Real Talk: That Time my BFF Had an Intervention for My Terrible PMS
I have terrible PMS. So much so that my best friend had to intervene. I remember the day well; it went something like this:
I woke up wondering what cosmic joke the Universe was playing on me with the rash of red bumps scattered across my forehead and cheeks.
The entire bag of Oreo’s that I’d eaten a few nights back probably didn’t help. But, in my defense, those ASPCA commercials had me crying buckets of tears and drawing up plans to adopt every animal possible.
The cookies talked me down from the 31-year-old cat lady ledge.
After an hour of being literally disgusted by every article of clothing in my wardrobe and reapplying eyeliner and mascara seven times (Damn you, Sarah McLaughlin and your beautifully sad, lilting voice!), I laid on the floor staring at the ceiling, not unlike Rose Dawson floating on that broken door, hoping to see another day.

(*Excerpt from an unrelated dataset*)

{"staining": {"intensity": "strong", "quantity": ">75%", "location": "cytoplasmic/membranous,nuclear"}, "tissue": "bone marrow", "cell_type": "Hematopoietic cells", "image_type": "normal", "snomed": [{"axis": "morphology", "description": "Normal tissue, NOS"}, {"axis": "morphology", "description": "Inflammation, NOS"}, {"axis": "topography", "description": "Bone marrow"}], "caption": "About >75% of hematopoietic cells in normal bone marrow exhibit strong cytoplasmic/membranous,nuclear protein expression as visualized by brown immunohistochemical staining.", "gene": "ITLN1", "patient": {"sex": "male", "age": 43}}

So, when my best friend called to see if I was ready to go on our weekly brunch date and learned that I was, not only not dressed, but was randomly baking my third batch of chocolate chip cookies (yes, I am a cookie fanatic), she was irritated to say the least. She came and helped me find a suitable outfit. I say “suitable”, but, honestly, I only tolerated it because it was her birthday gift to me last year.
When we finally sat down to eat brunch, she ordered her normal toast, eggs, and mimosa, but she seemed on edge, which was more like me and less like her.
I ordered pancakes a la mode with extra caramel, strawberry, and chocolate sauce with extra, extra whipped cream, nuts, and cherries. I cackled like a lunatic at the proverbial finger that I was giving my diet.
With a look of deep concern and, I guess, pity, she said the four words I dreaded the most.
“We need to talk.”
This can’t be good, I thought.
She told me that the second week of every month, which was the week prior to the week that our synchronized periods started, I would act…how did she put it?
“Like a crazy friggin loon” were her exact words, I believe.
How dare she? I thought. Like she was perfect! Like she didn’t get a little crazy from time to time.
I felt hurt, judged, but, mostly, disrespected.
I left my partially-eaten breakfast on the table and stormed out of the restaurant, crying like I’d just heard that someone close to me had died. I’m so glad my bestie knows and loves me because only she would follow me down the street like a begging lover seeking forgiveness, me howling, snotting, and falling as tears blinded my vision.
After a good 25 minutes of that, I started to think that maybe I should hear my bestie out. Despite the heightened emotions (and maybe even because of them), I knew deep down that she didn’t mean me any harm and only wanted the best for me.
Once we finally sat back down to the table, she told me that she’d made an appointment for me to see someone. I had to stay my instinct to feel betrayed or attacked and went with her.
The doctor that we saw was very nice. She gently asked me questions about what I did from day to day, writing things in her notepad here and there.
After a very cleansing conversation with, of course, lots of crying on my end, she gave me some suggestions that she thought might help.
She encouraged me to make sure that I was getting all of the vitamins that I needed in my diet and suggested a blood test which would tell me the levels of vitamins in my blood and whether there were any deficiencies which needed to be addressed. She mentioned that many women who seemed to have more problems than others handling PMS benefited from an increase in folic acid, calcium, vitamin D, magnesium, vitamin b-6, and vitamin E. She cautioned that eating too much salty foods (she didn’t say anything about cookies!) drinking alcohol and coffee seemed to make symptoms worse.
She also suggested regular exercise. I thought she was saying it because the only jeans that I could find to wear still left my stomach spilling over my waistline in true muffin top fashion. But, she assured me that she would recommend this even for women that she didn’t basically call fat with her eyes. She mentioned that 2 and a half hours per week of moderate-intensity activity or 1 hour and 15 minutes of vigorous-intensity activity would help me to feel better both physically and emotionally.
I left, hopeful and excited to implement the suggested changes.
A full 24 hours later, my boobs hurt, I feel like I could sleep for a thousand years, and my body feels like it’s going into traction from the advanced step class that almost killed me.
So, either I’m dying or I am going to murder someone.
Either that or I keep following the doctor’s recommended advice and see if things don’t improve.